The slope and slope2 are what Im after except the -6, -6.5 and -14 arent the results I am looking for.

this worked.......

window    = [1, 0, 0, -1]
slope     = np.convolve(xx, window, mode='valid') / float(len(window) - 1)
padlength = len(window) -1
slope     = np.hstack([np.ones(padlength), slope])
print slope

Answer 1

I'm assuming you mean the slope calculated on every 3rd and 5th element so that you have a series of (exact, not least-squares) slopes?
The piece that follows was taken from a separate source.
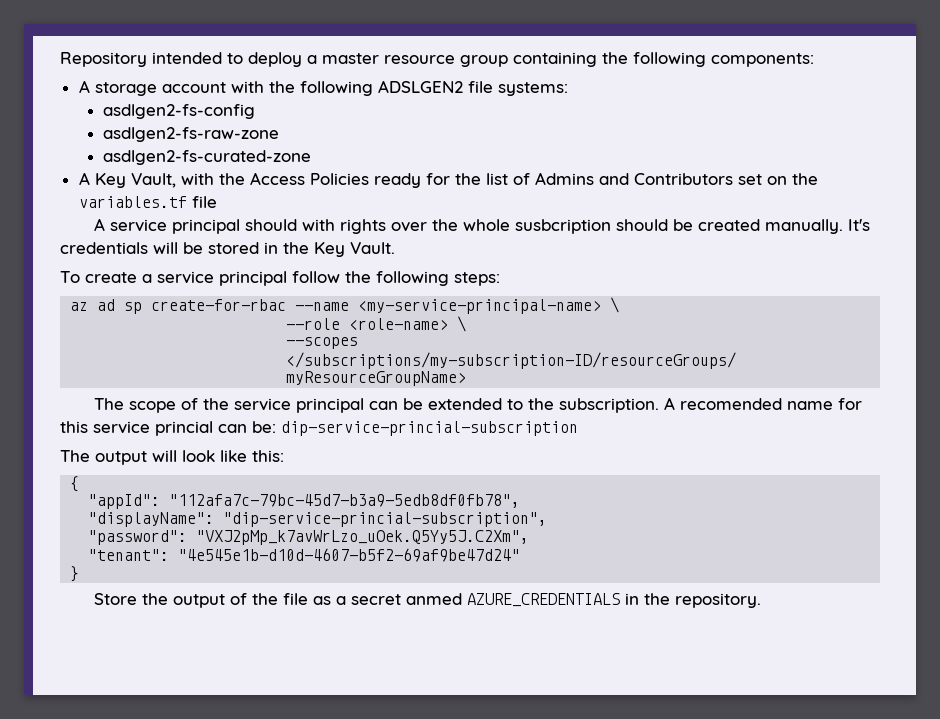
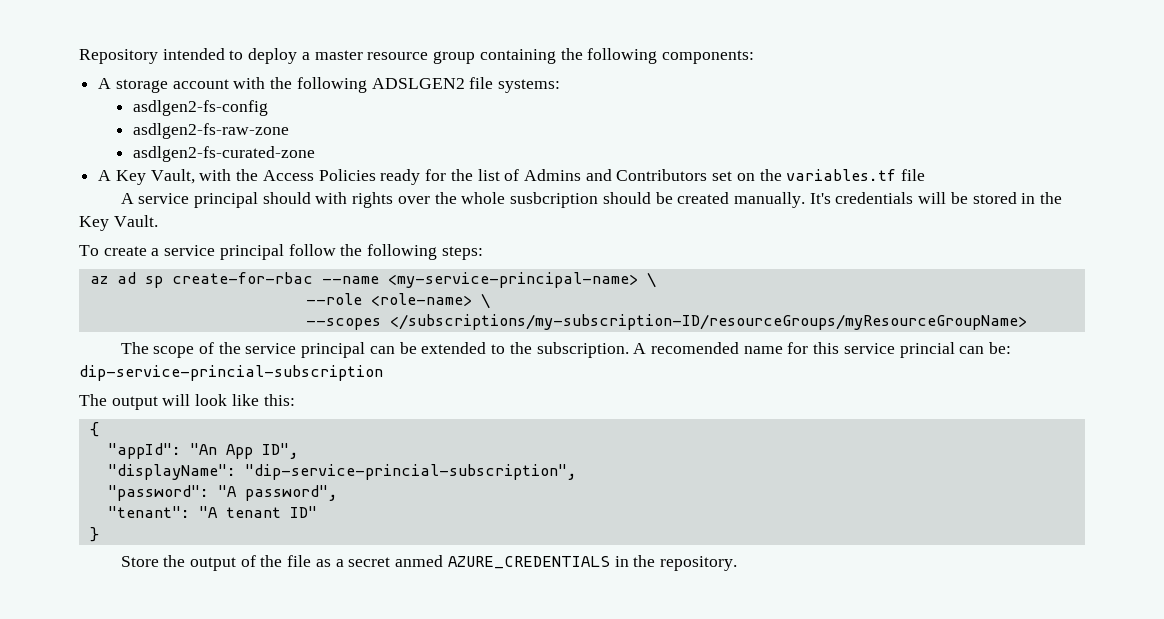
[169,494,521,508] "112afa7c-79bc-45d7-b3a9-5edb8df0fb78", -> [189,443,299,459] "An App ID",
[196,530,530,545] "VXJ2pMp_k7avWrLzo_uOek.Q5Yy5J.C2Xm", -> [217,485,338,501] "A password",
[178,548,521,562] "4e545e1b-d10d-4607-b5f2-69af9be47d24" -> [198,506,317,518] "A tenant ID"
If so, you'd just do something along the lines of:

third_period_slope = np.diff(y[::3]) / np.diff(x[::3])
fifth_period_slope = np.diff(y[::5]) / np.diff(x[::5])

I'm probably entirely misunderstanding what you mean, though. I've never head the term "3 period slope" before...

If you want more of a "moving window" calculation (so that you have the same number of input elements as output elements), just model it as a convolution with a window of [-1, 0, 1] or [-1, 0, 0, 0, 1].

E.g.

window = [-1, 0, 1]
slope = np.convolve(y, window, mode='same') / np.convolve(x, window, mode='same')

Answer 2

Just use the subset of the data that contains the points (periods -- I'm assuming you're talking about financial data here) you're interested in:

for i in range(len(x)):
    if i<len(x)-3:
        slope, intercept, r_value, p_value, std_err = stats.linregress(x[i:i+3],y[i:i+3])
    if i<len(x)-5:
        slope, intercept, r_value, p_value, std_err = stats.linregress(x[i:i+5],y[i:i+5])

(This isn't the most efficient approach, btw, if all you want is the slopes, but it's easy.)